= Source texts of formatted documents =
******************************
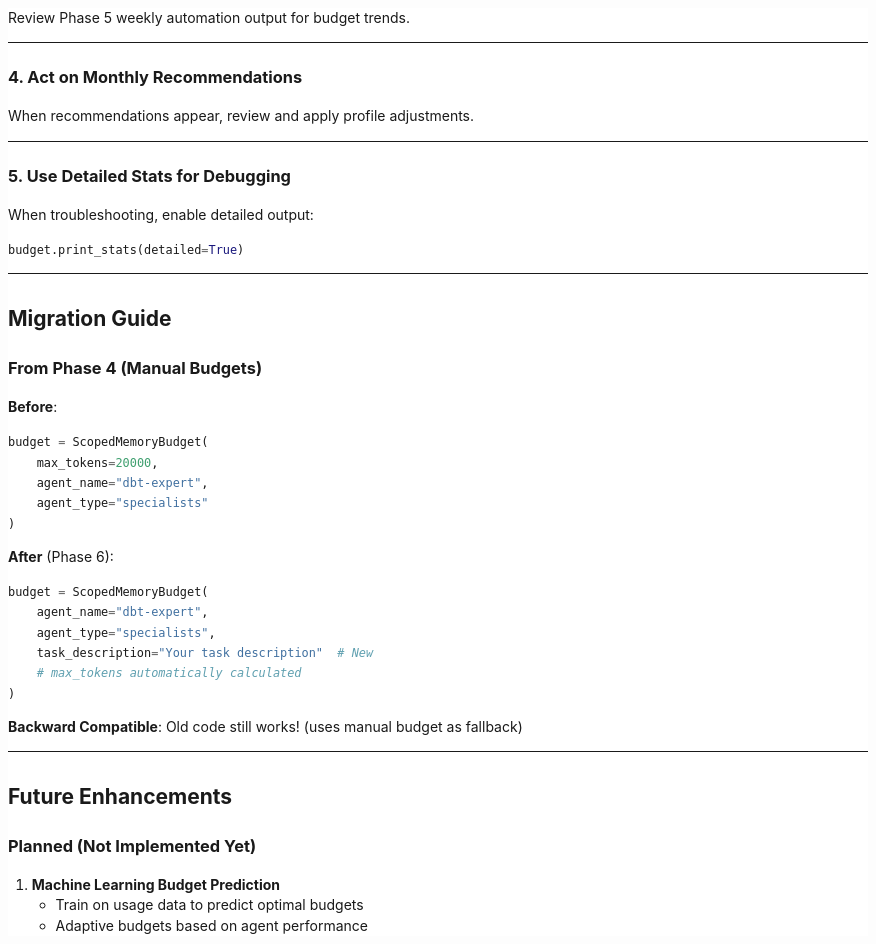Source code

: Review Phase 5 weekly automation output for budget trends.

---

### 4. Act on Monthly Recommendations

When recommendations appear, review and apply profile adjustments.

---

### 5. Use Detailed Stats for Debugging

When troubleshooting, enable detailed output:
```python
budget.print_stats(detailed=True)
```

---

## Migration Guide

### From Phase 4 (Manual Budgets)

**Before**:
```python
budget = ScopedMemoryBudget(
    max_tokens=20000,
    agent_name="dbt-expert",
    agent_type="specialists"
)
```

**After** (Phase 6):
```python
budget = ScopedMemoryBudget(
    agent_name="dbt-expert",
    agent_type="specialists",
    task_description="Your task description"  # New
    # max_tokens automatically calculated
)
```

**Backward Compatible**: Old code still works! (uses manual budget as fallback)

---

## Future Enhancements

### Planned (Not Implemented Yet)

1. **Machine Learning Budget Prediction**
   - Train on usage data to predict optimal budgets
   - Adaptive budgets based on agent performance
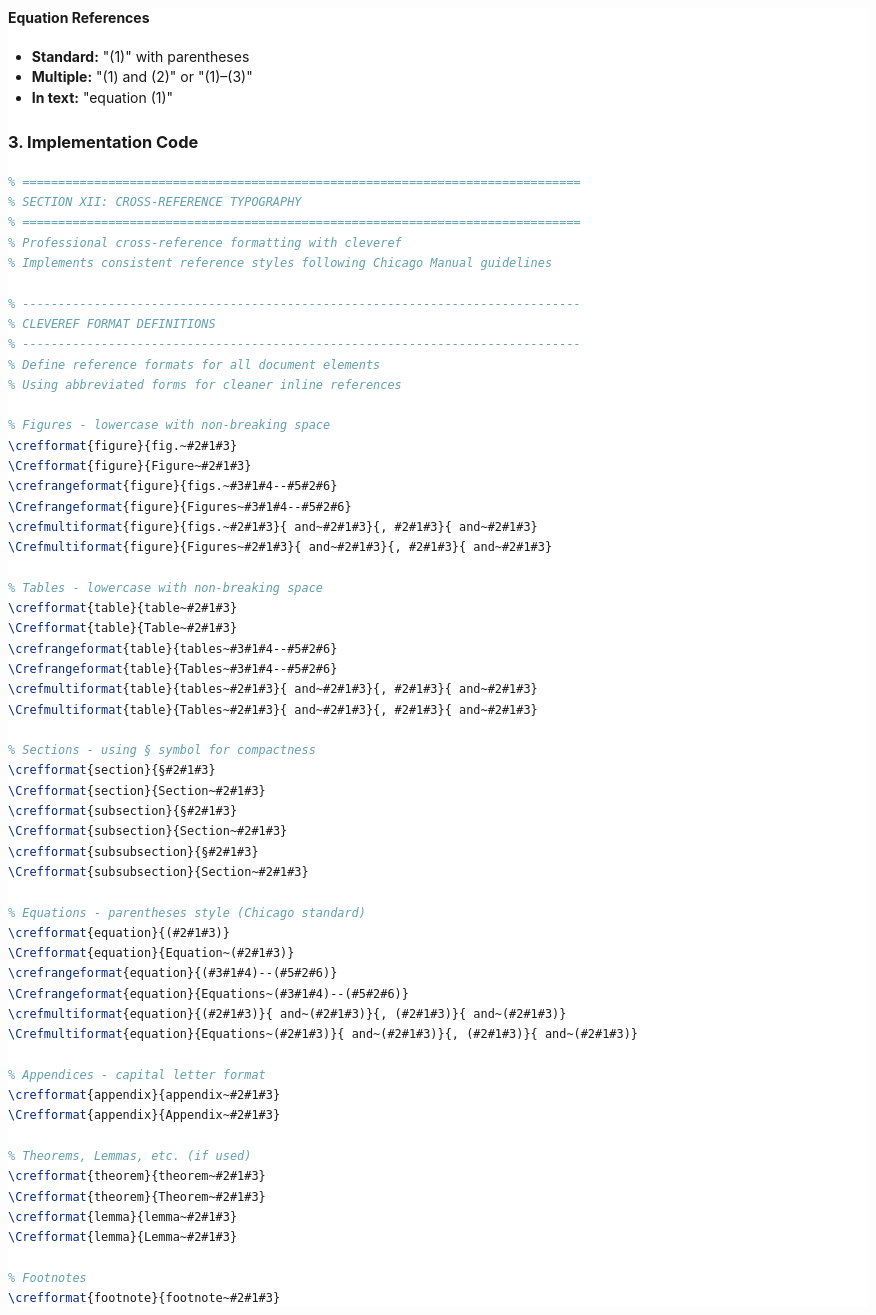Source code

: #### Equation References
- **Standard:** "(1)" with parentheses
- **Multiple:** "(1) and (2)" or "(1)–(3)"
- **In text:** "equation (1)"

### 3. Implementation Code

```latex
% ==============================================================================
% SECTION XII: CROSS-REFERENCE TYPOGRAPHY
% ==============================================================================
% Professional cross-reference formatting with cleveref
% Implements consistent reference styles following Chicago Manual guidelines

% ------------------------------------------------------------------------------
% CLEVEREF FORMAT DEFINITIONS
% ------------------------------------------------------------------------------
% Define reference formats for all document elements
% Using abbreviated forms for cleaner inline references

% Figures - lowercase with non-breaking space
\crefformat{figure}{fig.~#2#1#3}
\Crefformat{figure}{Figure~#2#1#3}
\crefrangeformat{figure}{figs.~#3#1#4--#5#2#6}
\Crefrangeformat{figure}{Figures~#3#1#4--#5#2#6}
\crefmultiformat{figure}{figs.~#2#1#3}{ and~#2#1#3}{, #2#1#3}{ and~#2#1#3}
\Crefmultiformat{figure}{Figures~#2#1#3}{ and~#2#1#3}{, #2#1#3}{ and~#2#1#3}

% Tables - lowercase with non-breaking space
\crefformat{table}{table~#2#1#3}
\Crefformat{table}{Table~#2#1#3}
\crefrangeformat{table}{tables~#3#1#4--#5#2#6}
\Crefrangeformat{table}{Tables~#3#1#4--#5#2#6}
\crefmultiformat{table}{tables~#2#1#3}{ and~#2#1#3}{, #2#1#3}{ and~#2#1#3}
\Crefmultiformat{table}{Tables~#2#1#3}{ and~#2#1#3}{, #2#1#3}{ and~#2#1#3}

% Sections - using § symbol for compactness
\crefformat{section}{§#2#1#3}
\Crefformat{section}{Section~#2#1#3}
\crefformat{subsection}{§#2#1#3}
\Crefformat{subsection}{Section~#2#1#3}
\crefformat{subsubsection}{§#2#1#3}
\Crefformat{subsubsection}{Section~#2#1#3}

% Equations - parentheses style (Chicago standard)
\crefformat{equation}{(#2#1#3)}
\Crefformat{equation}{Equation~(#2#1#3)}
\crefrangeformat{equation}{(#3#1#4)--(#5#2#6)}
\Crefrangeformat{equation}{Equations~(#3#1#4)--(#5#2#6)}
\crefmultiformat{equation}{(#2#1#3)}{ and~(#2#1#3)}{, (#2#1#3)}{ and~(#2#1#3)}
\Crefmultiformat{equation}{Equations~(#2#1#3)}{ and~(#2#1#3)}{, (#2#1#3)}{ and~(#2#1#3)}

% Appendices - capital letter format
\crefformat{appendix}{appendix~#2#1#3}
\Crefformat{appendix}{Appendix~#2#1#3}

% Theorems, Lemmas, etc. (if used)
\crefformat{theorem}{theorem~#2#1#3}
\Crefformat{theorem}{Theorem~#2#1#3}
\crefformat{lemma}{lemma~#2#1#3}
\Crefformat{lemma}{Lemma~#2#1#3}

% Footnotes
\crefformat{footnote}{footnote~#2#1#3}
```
******************************
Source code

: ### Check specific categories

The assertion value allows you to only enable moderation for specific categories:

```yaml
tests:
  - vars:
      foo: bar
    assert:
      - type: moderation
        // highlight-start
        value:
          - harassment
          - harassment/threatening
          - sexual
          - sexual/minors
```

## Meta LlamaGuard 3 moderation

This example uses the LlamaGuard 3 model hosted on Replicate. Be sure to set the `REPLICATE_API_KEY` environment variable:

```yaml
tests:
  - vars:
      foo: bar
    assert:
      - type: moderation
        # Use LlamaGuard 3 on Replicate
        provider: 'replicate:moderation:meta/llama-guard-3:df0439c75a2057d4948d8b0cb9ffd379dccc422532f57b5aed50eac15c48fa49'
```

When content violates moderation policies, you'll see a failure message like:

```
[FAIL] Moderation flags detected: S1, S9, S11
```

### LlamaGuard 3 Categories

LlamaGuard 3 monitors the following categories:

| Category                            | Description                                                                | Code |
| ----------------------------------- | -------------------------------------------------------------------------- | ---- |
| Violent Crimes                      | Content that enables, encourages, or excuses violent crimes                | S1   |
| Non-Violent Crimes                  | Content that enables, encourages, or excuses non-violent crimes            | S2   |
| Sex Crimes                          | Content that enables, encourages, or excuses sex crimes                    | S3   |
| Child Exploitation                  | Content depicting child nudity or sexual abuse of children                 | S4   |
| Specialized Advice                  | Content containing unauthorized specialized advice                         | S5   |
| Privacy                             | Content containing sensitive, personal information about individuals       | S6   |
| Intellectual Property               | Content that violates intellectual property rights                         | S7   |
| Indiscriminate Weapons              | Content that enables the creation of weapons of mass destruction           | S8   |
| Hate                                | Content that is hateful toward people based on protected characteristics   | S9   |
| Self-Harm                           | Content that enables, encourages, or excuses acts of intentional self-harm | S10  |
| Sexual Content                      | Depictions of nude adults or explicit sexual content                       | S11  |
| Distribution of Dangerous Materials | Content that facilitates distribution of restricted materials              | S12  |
******************************
= Problem details =
Please say how many lines of the records contain the word "specific", giving the number by itself.

= Exercise output =
2